(Beginning of RECORDED INFORMATION)
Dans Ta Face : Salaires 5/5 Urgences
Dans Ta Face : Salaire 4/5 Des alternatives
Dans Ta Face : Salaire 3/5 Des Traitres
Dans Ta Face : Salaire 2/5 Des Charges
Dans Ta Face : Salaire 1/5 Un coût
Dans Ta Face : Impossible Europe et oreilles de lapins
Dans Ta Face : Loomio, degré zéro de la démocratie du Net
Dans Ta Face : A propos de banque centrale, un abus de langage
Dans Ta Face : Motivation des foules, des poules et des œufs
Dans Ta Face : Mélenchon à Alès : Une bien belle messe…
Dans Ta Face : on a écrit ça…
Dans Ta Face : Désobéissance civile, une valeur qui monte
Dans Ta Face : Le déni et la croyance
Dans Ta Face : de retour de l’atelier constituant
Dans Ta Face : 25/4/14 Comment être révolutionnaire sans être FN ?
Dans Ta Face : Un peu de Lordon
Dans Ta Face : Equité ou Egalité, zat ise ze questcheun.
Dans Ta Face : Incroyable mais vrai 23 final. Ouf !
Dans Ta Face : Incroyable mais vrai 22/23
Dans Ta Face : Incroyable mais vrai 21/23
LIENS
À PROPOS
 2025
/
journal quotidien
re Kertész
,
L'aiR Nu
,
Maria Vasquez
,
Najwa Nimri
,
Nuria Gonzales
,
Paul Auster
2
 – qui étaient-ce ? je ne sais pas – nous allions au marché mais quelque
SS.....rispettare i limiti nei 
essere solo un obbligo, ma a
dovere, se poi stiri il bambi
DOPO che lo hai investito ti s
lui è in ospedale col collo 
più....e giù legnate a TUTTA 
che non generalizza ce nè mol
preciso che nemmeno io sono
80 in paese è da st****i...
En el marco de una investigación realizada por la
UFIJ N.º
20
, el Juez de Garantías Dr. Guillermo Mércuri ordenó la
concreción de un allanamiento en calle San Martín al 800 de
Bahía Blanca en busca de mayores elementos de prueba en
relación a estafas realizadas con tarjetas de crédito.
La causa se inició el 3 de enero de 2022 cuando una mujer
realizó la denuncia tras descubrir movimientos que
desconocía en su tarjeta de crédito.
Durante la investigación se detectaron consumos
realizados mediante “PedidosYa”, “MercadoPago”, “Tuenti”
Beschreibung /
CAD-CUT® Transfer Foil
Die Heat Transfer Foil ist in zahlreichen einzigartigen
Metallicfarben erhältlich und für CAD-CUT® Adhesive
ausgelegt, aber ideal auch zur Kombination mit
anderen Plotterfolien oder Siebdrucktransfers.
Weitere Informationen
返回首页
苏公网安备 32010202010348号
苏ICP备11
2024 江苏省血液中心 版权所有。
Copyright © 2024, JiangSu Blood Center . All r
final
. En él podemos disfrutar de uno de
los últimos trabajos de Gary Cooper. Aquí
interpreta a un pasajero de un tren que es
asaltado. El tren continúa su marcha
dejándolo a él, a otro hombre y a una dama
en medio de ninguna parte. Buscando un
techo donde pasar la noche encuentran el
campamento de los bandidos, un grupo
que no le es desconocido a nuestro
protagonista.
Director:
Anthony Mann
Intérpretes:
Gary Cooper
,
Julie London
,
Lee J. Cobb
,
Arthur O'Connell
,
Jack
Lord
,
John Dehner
(End of RECORDED INFORMATION)
→ WORK REQUEST
Using the data above, reproduce exactly the lines from the line that contains "Dans Ta Face : Salaire 1/5 Un coût" through the line that contains "disfrutar de uno de", including both.

→ RESPONSE AREA
Dans Ta Face : Salaire 1/5 Un coût
Dans Ta Face : Impossible Europe et oreilles de lapins
Dans Ta Face : Loomio, degré zéro de la démocratie du Net
Dans Ta Face : A propos de banque centrale, un abus de langage
Dans Ta Face : Motivation des foules, des poules et des œufs
Dans Ta Face : Mélenchon à Alès : Une bien belle messe…
Dans Ta Face : on a écrit ça…
Dans Ta Face : Désobéissance civile, une valeur qui monte
Dans Ta Face : Le déni et la croyance
Dans Ta Face : de retour de l’atelier constituant
Dans Ta Face : 25/4/14 Comment être révolutionnaire sans être FN ?
Dans Ta Face : Un peu de Lordon
Dans Ta Face : Equité ou Egalité, zat ise ze questcheun.
Dans Ta Face : Incroyable mais vrai 23 final. Ouf !
Dans Ta Face : Incroyable mais vrai 22/23
Dans Ta Face : Incroyable mais vrai 21/23
LIENS
À PROPOS
 2025
/
journal quotidien
re Kertész
,
L'aiR Nu
,
Maria Vasquez
,
Najwa Nimri
,
Nuria Gonzales
,
Paul Auster
2
 – qui étaient-ce ? je ne sais pas – nous allions au marché mais quelque
SS.....rispettare i limiti nei 
essere solo un obbligo, ma a
dovere, se poi stiri il bambi
DOPO che lo hai investito ti s
lui è in ospedale col collo 
più....e giù legnate a TUTTA 
che non generalizza ce nè mol
preciso che nemmeno io sono
80 in paese è da st****i...
En el marco de una investigación realizada por la
UFIJ N.º
20
, el Juez de Garantías Dr. Guillermo Mércuri ordenó la
concreción de un allanamiento en calle San Martín al 800 de
Bahía Blanca en busca de mayores elementos de prueba en
relación a estafas realizadas con tarjetas de crédito.
La causa se inició el 3 de enero de 2022 cuando una mujer
realizó la denuncia tras descubrir movimientos que
desconocía en su tarjeta de crédito.
Durante la investigación se detectaron consumos
realizados mediante “PedidosYa”, “MercadoPago”, “Tuenti”
Beschreibung /
CAD-CUT® Transfer Foil
Die Heat Transfer Foil ist in zahlreichen einzigartigen
Metallicfarben erhältlich und für CAD-CUT® Adhesive
ausgelegt, aber ideal auch zur Kombination mit
anderen Plotterfolien oder Siebdrucktransfers.
Weitere Informationen
返回首页
苏公网安备 32010202010348号
苏ICP备11
2024 江苏省血液中心 版权所有。
Copyright © 2024, JiangSu Blood Center . All r
final
. En él podemos disfrutar de uno de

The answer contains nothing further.